*Work required*
Repeat the records below exactly. Omit the pictures.

(Stored data)
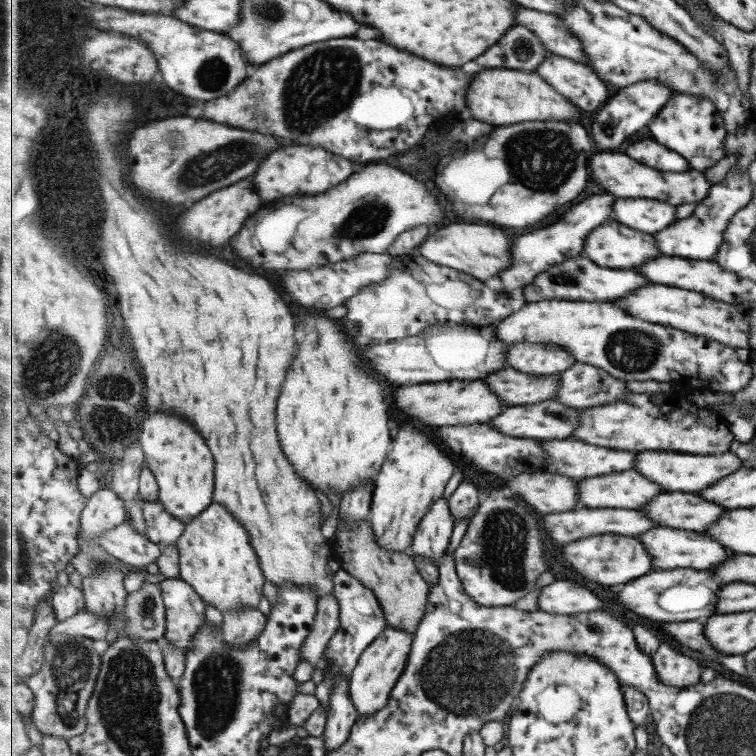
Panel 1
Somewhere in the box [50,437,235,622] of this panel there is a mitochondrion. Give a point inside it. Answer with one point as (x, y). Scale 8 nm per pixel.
(146, 609)

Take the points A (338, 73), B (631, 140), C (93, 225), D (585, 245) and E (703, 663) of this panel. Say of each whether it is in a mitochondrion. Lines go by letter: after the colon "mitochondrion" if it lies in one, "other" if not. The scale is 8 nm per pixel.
A: mitochondrion
B: other
C: other
D: other
E: other

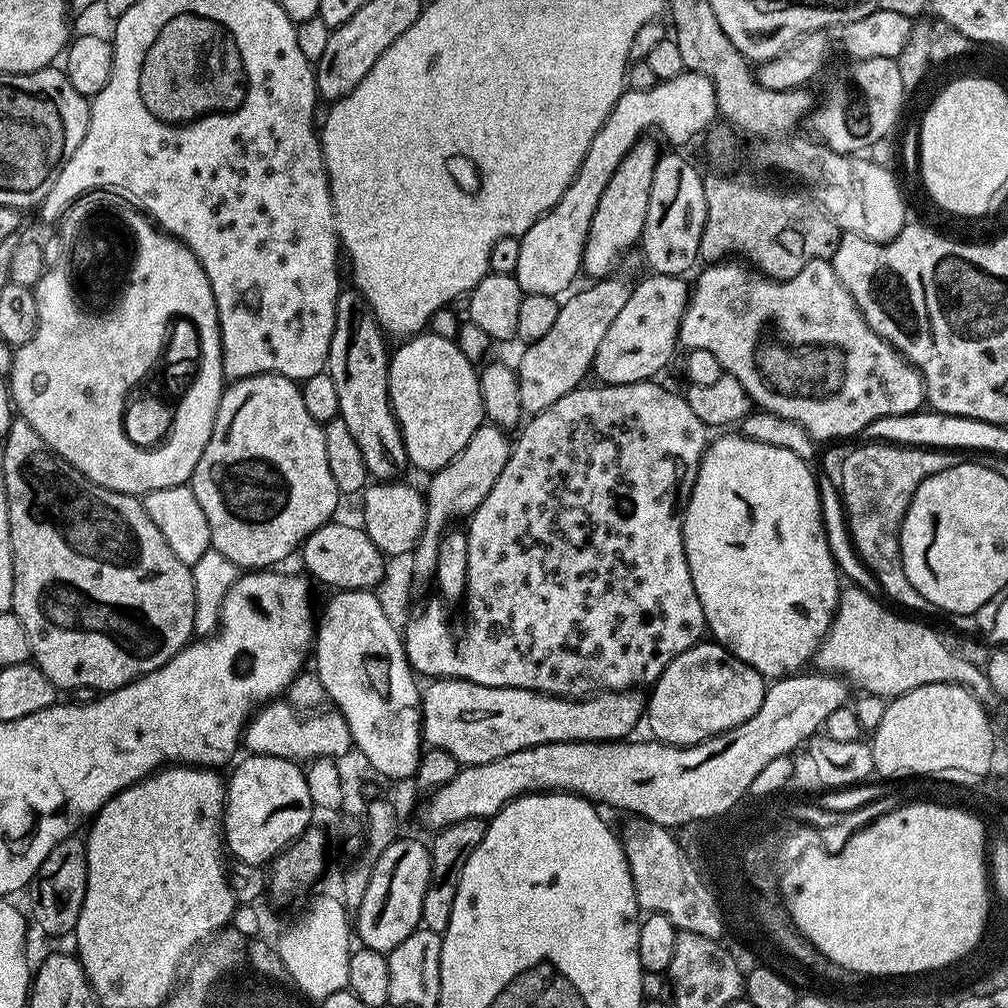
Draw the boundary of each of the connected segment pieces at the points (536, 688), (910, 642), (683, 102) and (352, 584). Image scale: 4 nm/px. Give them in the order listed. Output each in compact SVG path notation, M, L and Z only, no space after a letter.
M651 379L643 380L642 382L630 382L629 384L600 384L599 386L595 386L596 388L588 388L589 386L575 388L570 394L558 398L558 402L554 402L554 406L535 413L529 419L532 421L528 425L525 423L519 429L519 432L521 431L520 437L517 440L515 438L511 441L509 460L506 462L506 466L503 467L502 474L498 475L497 482L491 487L486 498L482 499L482 504L471 514L470 519L467 521L469 524L466 524L466 531L468 533L468 581L466 582L466 591L464 591L464 599L462 601L462 607L464 607L464 633L461 634L460 641L456 644L456 636L452 633L451 626L444 621L443 606L445 607L445 605L439 599L436 599L437 601L430 601L421 612L418 612L418 610L413 611L408 618L408 624L405 625L402 631L406 658L410 662L413 672L419 674L421 677L428 676L427 678L469 680L478 686L521 688L522 690L530 690L531 692L546 692L549 696L583 698L598 692L636 690L644 686L640 684L651 686L660 677L662 670L666 670L666 666L670 666L670 662L674 662L674 658L678 658L678 654L682 654L686 650L690 650L694 645L701 643L703 636L700 635L705 635L706 632L704 611L702 610L702 602L698 602L698 590L694 590L694 578L690 578L690 566L686 562L686 546L684 542L686 539L686 509L688 498L692 494L692 487L700 469L700 460L704 457L704 452L710 443L710 429L694 415L694 410L690 410L690 406L686 406L683 395L679 391L671 392L670 389L663 388L662 385L656 383L660 382Z
M845 587L841 591L832 624L815 654L814 664L821 672L839 676L849 685L857 684L859 691L869 696L895 698L931 684L957 684L977 698L993 695L987 671L981 665L958 658L946 646L941 633L891 612L860 588Z
M686 70L678 74L678 78L659 81L650 90L625 90L614 110L610 110L602 130L594 134L590 150L586 150L586 158L566 194L562 194L559 202L520 237L522 251L514 273L518 286L526 294L559 297L560 292L567 293L576 275L579 277L582 272L584 247L598 198L602 198L602 190L606 190L614 170L618 170L628 151L649 134L665 136L672 144L688 144L715 120L718 120L718 113L714 82L710 82L706 74Z
M329 522L322 525L300 545L298 556L304 559L303 571L313 581L316 579L318 583L325 584L328 590L349 592L375 589L383 576L385 554L368 537L363 527L356 525L355 528L352 524L336 523Z

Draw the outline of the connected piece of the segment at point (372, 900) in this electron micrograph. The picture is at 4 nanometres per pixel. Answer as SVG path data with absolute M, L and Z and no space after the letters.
M399 838L393 841L392 844L388 845L386 850L378 858L376 864L372 868L372 873L370 874L369 886L366 889L366 894L363 895L361 906L354 912L354 932L358 937L360 935L359 943L365 948L370 950L378 950L385 954L390 953L394 950L394 946L398 946L398 942L402 942L402 938L410 938L410 934L415 932L417 928L421 927L420 915L422 914L422 898L426 898L426 886L430 882L430 862L432 861L432 854L427 843L424 844L420 840L405 840L405 838Z

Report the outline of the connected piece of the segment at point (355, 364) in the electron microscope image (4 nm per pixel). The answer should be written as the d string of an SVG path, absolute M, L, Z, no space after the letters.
M355 290L341 291L338 302L336 303L336 321L334 322L334 334L330 342L330 350L328 351L328 363L326 372L334 380L335 389L338 392L338 406L340 407L338 418L342 422L346 422L346 427L350 430L350 434L354 437L354 442L358 442L358 450L362 450L362 462L366 462L366 470L369 477L375 478L380 482L395 481L397 478L403 477L404 468L409 467L408 455L406 454L406 446L404 439L400 433L400 424L396 421L396 416L392 412L392 403L388 397L388 361L390 359L389 349L384 349L385 333L382 331L379 324L376 323L376 317L368 308L368 304L364 301L363 296Z

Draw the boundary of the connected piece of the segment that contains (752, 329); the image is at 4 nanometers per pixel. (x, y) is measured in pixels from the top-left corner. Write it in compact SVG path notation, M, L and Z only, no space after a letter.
M736 258L712 262L704 266L704 269L702 268L699 269L701 272L696 284L694 280L690 288L688 308L684 311L684 317L680 323L679 343L685 349L710 350L710 354L714 354L714 358L718 358L718 362L724 367L725 373L738 378L738 382L742 382L742 390L746 390L746 394L751 396L753 405L757 409L798 422L798 426L802 426L810 433L813 440L823 442L823 440L840 440L843 436L854 434L856 436L866 426L870 426L872 422L884 416L910 415L925 407L924 378L920 375L920 369L914 364L909 364L896 349L891 348L878 334L874 334L874 330L870 330L870 326L857 310L854 298L848 293L846 286L842 286L842 282L834 274L828 260L810 262L810 266L806 266L789 280L769 280L767 276L753 270L747 263Z

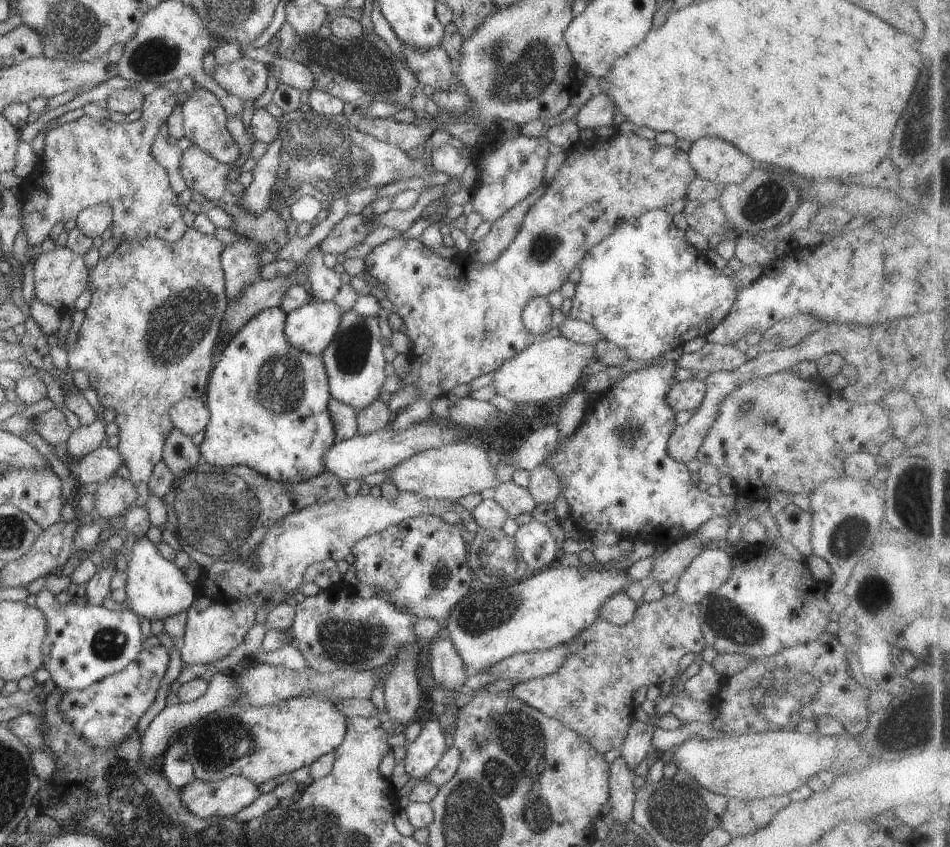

*Solved problem*
Panel 1
Somewhere in the box [50,437,235,622] of this panel there is a mitochondrion. Give a point inside it. Answer with one point as (x, y). Scale 8 nm per pixel.
(146, 609)

Take the points A (338, 73), B (631, 140), C (93, 225), D (585, 245) and E (703, 663) of this panel. Say of each whether it is in a mitochondrion. Lines go by letter: after the colon "mitochondrion" if it lies in one, "other" if not. The scale is 8 nm per pixel.
A: mitochondrion
B: other
C: other
D: other
E: other

Draw the boundary of each of the connected segment pieces at the points (536, 688), (910, 642), (683, 102) and (352, 584). Image scale: 4 nm/px. Give them in the order listed. Output each in compact SVG path notation, M, L and Z only, no space after a letter.
M651 379L643 380L642 382L630 382L629 384L600 384L599 386L595 386L596 388L588 388L589 386L575 388L570 394L558 398L558 402L554 402L554 406L535 413L529 419L532 421L528 425L525 423L519 429L519 432L521 431L520 437L517 440L515 438L511 441L509 460L506 462L506 466L503 467L502 474L498 475L497 482L491 487L486 498L482 499L482 504L471 514L470 519L467 521L469 524L466 524L466 531L468 533L468 581L466 582L466 591L464 591L464 599L462 601L462 607L464 607L464 633L461 634L460 641L456 644L456 636L452 633L451 626L444 621L443 606L445 607L445 605L439 599L436 599L437 601L430 601L421 612L418 612L418 610L413 611L408 618L408 624L405 625L402 631L406 658L410 662L413 672L419 674L421 677L428 676L427 678L469 680L478 686L521 688L522 690L530 690L531 692L546 692L549 696L583 698L598 692L636 690L644 686L640 684L651 686L660 677L662 670L666 670L666 666L670 666L670 662L674 662L674 658L678 658L678 654L682 654L686 650L690 650L694 645L701 643L703 636L700 635L705 635L706 632L704 611L702 610L702 602L698 602L698 590L694 590L694 578L690 578L690 566L686 562L686 546L684 542L686 539L686 509L688 498L692 494L692 487L700 469L700 460L704 457L704 452L710 443L710 429L694 415L694 410L690 410L690 406L686 406L683 395L679 391L671 392L670 389L663 388L662 385L656 383L660 382Z
M845 587L841 591L832 624L815 654L814 664L821 672L839 676L849 685L857 684L859 691L869 696L895 698L931 684L957 684L977 698L993 695L987 671L981 665L958 658L946 646L941 633L891 612L860 588Z
M686 70L678 74L678 78L659 81L650 90L625 90L614 110L610 110L602 130L594 134L590 150L586 150L586 158L566 194L562 194L559 202L520 237L522 251L514 273L518 286L526 294L559 297L560 292L567 293L576 275L579 277L582 272L584 247L598 198L602 198L602 190L606 190L614 170L618 170L628 151L649 134L665 136L672 144L688 144L715 120L718 120L718 113L714 82L710 82L706 74Z
M329 522L322 525L300 545L298 556L304 559L303 571L313 581L316 579L318 583L325 584L328 590L349 592L375 589L383 576L385 554L368 537L363 527L356 525L355 528L352 524L336 523Z

Draw the outline of the connected piece of the segment at point (372, 900) in this electron micrograph. The picture is at 4 nanometres per pixel. Answer as SVG path data with absolute M, L and Z and no space after the letters.
M399 838L393 841L392 844L388 845L386 850L378 858L376 864L372 868L372 873L370 874L369 886L366 889L366 894L363 895L361 906L354 912L354 932L358 937L360 935L359 943L365 948L370 950L378 950L385 954L390 953L394 950L394 946L398 946L398 942L402 942L402 938L410 938L410 934L415 932L417 928L421 927L420 915L422 914L422 898L426 898L426 886L430 882L430 862L432 861L432 854L427 843L424 844L420 840L405 840L405 838Z

Report the outline of the connected piece of the segment at point (355, 364) in the electron microscope image (4 nm per pixel). The answer should be written as the d string of an SVG path, absolute M, L, Z, no space after the letters.
M355 290L341 291L338 302L336 303L336 321L334 322L334 334L330 342L330 350L328 351L328 363L326 372L334 380L335 389L338 392L338 406L340 407L338 418L342 422L346 422L346 427L350 430L350 434L354 437L354 442L358 442L358 450L362 450L362 462L366 462L366 470L369 477L375 478L380 482L395 481L397 478L403 477L404 468L409 467L408 455L406 454L406 446L404 439L400 433L400 424L396 421L396 416L392 412L392 403L388 397L388 361L390 359L389 349L384 349L385 333L382 331L379 324L376 323L376 317L368 308L368 304L364 301L363 296Z

Draw the boundary of the connected piece of the segment that contains (752, 329); the image is at 4 nanometers per pixel. (x, y) is measured in pixels from the top-left corner. Write it in compact SVG path notation, M, L and Z only, no space after a letter.
M736 258L712 262L704 266L704 269L702 268L699 269L701 272L696 284L694 280L690 288L688 308L684 311L684 317L680 323L679 343L685 349L710 350L710 354L714 354L714 358L718 358L718 362L724 367L725 373L738 378L738 382L742 382L742 390L746 390L746 394L751 396L753 405L757 409L798 422L798 426L802 426L810 433L813 440L823 442L823 440L840 440L843 436L854 434L856 436L866 426L870 426L872 422L884 416L910 415L925 407L924 378L920 375L920 369L914 364L909 364L896 349L891 348L878 334L874 334L874 330L870 330L870 326L857 310L854 298L848 293L846 286L842 286L842 282L834 274L828 260L810 262L810 266L806 266L789 280L769 280L767 276L753 270L747 263Z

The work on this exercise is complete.